**What to produce**.
Rewrite the stretch of the listing below from its start through the line containing "טבעות אבני חן", replacing "Диван" with "Софа" and leaving everything else unchanged.

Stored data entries
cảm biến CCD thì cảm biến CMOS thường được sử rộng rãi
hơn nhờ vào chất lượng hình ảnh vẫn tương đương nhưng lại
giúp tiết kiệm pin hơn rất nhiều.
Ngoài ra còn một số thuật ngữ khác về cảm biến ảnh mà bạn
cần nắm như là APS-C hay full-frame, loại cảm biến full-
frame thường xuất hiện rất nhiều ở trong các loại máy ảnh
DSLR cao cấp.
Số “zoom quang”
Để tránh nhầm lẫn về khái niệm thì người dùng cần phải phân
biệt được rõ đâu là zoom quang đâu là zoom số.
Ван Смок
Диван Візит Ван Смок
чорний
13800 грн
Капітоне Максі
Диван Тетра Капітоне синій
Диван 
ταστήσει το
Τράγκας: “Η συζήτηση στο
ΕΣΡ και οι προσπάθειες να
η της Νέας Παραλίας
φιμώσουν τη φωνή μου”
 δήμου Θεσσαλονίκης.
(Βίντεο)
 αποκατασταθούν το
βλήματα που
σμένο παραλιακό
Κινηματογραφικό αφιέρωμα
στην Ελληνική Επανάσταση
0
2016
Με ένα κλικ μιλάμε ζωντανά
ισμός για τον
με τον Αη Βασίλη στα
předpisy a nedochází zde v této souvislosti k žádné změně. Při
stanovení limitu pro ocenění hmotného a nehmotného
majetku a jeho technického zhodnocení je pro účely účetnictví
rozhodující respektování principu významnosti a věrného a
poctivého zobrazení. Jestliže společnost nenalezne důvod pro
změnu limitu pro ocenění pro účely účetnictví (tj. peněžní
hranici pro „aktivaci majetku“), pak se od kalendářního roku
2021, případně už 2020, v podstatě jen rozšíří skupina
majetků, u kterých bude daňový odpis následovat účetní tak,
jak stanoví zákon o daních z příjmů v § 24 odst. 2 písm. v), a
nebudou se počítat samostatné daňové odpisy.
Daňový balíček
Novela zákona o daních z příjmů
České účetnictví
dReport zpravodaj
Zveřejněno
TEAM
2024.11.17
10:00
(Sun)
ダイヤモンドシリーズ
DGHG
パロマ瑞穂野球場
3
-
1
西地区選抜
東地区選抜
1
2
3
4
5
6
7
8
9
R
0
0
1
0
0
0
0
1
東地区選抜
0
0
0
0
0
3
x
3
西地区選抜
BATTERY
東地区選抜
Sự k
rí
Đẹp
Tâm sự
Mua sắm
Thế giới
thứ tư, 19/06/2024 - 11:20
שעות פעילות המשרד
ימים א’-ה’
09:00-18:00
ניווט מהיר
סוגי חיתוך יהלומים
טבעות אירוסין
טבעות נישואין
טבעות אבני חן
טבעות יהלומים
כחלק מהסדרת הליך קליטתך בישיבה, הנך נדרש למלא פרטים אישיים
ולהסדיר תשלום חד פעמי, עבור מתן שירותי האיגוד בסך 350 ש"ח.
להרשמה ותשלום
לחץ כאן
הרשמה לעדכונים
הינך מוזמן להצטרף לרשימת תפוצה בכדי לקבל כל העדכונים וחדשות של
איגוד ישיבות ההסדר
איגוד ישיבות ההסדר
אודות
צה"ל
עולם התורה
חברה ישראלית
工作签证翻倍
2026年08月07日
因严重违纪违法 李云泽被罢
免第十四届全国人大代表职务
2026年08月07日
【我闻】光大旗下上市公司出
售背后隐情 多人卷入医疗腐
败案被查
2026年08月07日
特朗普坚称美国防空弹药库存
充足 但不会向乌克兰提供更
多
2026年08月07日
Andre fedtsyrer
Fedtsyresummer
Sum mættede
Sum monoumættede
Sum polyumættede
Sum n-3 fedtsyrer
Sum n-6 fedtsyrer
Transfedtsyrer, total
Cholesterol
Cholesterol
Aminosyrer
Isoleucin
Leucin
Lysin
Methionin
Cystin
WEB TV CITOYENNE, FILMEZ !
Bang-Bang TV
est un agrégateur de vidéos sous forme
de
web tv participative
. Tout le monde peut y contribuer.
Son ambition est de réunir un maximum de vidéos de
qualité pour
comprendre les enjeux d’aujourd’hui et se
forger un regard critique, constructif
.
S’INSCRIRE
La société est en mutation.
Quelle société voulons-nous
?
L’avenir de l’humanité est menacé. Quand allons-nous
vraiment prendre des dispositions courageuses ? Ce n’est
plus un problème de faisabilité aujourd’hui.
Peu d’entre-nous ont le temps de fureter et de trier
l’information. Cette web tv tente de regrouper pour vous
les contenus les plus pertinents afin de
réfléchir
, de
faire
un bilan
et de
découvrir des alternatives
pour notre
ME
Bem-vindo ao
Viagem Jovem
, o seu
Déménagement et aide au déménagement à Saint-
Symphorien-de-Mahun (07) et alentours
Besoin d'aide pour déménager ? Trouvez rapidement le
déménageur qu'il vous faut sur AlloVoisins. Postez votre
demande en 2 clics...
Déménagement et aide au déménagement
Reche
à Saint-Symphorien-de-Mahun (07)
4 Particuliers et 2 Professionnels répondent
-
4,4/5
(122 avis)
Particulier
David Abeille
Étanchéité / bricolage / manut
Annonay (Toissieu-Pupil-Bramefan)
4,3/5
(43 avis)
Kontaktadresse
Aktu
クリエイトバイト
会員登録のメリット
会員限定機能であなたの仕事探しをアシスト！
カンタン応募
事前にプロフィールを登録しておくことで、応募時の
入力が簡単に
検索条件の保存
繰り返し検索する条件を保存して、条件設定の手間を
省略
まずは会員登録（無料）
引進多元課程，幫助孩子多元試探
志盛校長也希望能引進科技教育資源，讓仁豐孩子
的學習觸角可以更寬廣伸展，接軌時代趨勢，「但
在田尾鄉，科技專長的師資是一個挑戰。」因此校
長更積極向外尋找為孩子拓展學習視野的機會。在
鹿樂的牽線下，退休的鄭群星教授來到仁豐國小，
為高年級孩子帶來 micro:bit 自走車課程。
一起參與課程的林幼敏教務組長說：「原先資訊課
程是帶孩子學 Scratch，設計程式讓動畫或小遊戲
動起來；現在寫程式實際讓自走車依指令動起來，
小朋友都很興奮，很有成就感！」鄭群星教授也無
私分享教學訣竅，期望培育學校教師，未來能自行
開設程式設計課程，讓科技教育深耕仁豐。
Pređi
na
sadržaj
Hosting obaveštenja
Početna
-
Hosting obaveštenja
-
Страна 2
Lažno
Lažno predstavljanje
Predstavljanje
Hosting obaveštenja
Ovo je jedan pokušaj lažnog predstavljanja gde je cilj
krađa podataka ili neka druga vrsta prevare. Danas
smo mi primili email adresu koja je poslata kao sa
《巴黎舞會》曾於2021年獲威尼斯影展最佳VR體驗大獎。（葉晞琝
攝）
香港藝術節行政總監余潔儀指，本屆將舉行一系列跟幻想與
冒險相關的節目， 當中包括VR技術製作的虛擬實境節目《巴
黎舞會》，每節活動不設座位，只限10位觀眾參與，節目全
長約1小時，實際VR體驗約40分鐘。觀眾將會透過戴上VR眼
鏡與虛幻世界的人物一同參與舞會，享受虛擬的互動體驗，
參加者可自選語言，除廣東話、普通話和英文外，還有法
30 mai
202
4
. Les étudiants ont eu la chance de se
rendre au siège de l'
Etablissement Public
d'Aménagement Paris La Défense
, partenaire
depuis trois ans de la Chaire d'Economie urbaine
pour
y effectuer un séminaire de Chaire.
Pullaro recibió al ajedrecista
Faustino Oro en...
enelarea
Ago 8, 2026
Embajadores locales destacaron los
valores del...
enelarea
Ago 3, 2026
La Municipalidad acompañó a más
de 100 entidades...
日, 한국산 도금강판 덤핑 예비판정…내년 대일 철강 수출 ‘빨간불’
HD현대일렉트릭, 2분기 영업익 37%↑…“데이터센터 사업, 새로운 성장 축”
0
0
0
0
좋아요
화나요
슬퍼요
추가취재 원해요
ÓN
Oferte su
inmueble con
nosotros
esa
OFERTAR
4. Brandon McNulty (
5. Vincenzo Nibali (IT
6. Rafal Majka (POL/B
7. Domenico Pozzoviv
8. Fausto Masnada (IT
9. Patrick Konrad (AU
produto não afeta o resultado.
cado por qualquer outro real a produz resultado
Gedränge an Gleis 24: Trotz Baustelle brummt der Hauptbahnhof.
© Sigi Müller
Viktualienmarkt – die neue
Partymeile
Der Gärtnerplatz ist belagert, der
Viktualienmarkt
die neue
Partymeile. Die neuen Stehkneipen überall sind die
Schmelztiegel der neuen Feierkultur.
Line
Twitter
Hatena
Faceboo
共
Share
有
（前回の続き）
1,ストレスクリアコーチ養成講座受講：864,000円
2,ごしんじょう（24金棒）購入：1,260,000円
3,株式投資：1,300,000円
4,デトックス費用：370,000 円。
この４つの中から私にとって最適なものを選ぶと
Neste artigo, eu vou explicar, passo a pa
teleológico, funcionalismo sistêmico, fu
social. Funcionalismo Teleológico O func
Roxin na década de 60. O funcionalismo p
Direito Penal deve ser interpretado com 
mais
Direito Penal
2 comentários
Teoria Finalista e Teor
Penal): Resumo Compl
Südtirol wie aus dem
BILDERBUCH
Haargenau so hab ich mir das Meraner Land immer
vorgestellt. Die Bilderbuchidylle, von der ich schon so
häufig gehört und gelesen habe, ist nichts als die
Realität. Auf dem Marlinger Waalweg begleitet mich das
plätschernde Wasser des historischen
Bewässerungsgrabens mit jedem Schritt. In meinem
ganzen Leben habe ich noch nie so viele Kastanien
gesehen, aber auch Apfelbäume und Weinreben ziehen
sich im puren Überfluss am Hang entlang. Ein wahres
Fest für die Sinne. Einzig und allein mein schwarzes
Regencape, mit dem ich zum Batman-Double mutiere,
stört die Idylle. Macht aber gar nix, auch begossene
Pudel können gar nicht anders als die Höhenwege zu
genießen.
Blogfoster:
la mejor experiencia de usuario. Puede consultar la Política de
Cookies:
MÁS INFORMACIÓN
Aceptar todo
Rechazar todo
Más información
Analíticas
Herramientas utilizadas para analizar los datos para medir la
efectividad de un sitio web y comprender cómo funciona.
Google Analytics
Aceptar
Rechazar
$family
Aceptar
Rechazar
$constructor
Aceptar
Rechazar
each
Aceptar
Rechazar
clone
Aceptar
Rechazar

**Written answer**.
cảm biến CCD thì cảm biến CMOS thường được sử rộng rãi
hơn nhờ vào chất lượng hình ảnh vẫn tương đương nhưng lại
giúp tiết kiệm pin hơn rất nhiều.
Ngoài ra còn một số thuật ngữ khác về cảm biến ảnh mà bạn
cần nắm như là APS-C hay full-frame, loại cảm biến full-
frame thường xuất hiện rất nhiều ở trong các loại máy ảnh
DSLR cao cấp.
Số “zoom quang”
Để tránh nhầm lẫn về khái niệm thì người dùng cần phải phân
biệt được rõ đâu là zoom quang đâu là zoom số.
Ван Смок
Софа Візит Ван Смок
чорний
13800 грн
Капітоне Максі
Софа Тетра Капітоне синій
Софа 
ταστήσει το
Τράγκας: “Η συζήτηση στο
ΕΣΡ και οι προσπάθειες να
η της Νέας Παραλίας
φιμώσουν τη φωνή μου”
 δήμου Θεσσαλονίκης.
(Βίντεο)
 αποκατασταθούν το
βλήματα που
σμένο παραλιακό
Κινηματογραφικό αφιέρωμα
στην Ελληνική Επανάσταση
0
2016
Με ένα κλικ μιλάμε ζωντανά
ισμός για τον
με τον Αη Βασίλη στα
předpisy a nedochází zde v této souvislosti k žádné změně. Při
stanovení limitu pro ocenění hmotného a nehmotného
majetku a jeho technického zhodnocení je pro účely účetnictví
rozhodující respektování principu významnosti a věrného a
poctivého zobrazení. Jestliže společnost nenalezne důvod pro
změnu limitu pro ocenění pro účely účetnictví (tj. peněžní
hranici pro „aktivaci majetku“), pak se od kalendářního roku
2021, případně už 2020, v podstatě jen rozšíří skupina
majetků, u kterých bude daňový odpis následovat účetní tak,
jak stanoví zákon o daních z příjmů v § 24 odst. 2 písm. v), a
nebudou se počítat samostatné daňové odpisy.
Daňový balíček
Novela zákona o daních z příjmů
České účetnictví
dReport zpravodaj
Zveřejněno
TEAM
2024.11.17
10:00
(Sun)
ダイヤモンドシリーズ
DGHG
パロマ瑞穂野球場
3
-
1
西地区選抜
東地区選抜
1
2
3
4
5
6
7
8
9
R
0
0
1
0
0
0
0
1
東地区選抜
0
0
0
0
0
3
x
3
西地区選抜
BATTERY
東地区選抜
Sự k
rí
Đẹp
Tâm sự
Mua sắm
Thế giới
thứ tư, 19/06/2024 - 11:20
שעות פעילות המשרד
ימים א’-ה’
09:00-18:00
ניווט מהיר
סוגי חיתוך יהלומים
טבעות אירוסין
טבעות נישואין
טבעות אבני חן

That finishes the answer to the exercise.